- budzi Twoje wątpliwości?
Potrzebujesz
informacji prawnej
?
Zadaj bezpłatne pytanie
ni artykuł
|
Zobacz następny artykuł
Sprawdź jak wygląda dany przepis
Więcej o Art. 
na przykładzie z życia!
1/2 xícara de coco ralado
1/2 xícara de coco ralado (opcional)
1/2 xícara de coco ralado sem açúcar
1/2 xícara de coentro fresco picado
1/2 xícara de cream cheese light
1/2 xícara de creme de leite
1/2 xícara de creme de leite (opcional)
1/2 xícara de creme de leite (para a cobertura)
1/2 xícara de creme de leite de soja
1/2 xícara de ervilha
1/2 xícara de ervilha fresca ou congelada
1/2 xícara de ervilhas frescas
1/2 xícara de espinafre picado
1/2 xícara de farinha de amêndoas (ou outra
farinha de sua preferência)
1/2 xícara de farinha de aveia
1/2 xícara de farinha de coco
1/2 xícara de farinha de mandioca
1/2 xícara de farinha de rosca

--

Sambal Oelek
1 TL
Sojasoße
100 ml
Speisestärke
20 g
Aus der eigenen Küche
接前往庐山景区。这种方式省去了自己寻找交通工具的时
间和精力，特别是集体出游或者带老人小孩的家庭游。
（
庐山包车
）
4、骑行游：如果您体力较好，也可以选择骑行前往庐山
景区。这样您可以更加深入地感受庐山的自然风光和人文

==

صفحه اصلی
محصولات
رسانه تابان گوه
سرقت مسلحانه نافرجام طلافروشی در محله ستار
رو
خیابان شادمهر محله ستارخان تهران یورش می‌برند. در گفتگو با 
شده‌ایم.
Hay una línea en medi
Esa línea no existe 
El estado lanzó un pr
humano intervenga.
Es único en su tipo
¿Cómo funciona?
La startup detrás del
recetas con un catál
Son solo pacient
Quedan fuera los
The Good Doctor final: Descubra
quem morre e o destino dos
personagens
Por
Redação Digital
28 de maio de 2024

Exercise requirements: Above are the records; from them, give again exactly the lines from the one containing "رسانه تابان گوه" through the one containing "28 de maio de 2024", both included.

Answer to the exercise:
رسانه تابان گوه
سرقت مسلحانه نافرجام طلافروشی در محله ستار
رو
خیابان شادمهر محله ستارخان تهران یورش می‌برند. در گفتگو با 
شده‌ایم.
Hay una línea en medi
Esa línea no existe 
El estado lanzó un pr
humano intervenga.
Es único en su tipo
¿Cómo funciona?
La startup detrás del
recetas con un catál
Son solo pacient
Quedan fuera los
The Good Doctor final: Descubra
quem morre e o destino dos
personagens
Por
Redação Digital
28 de maio de 2024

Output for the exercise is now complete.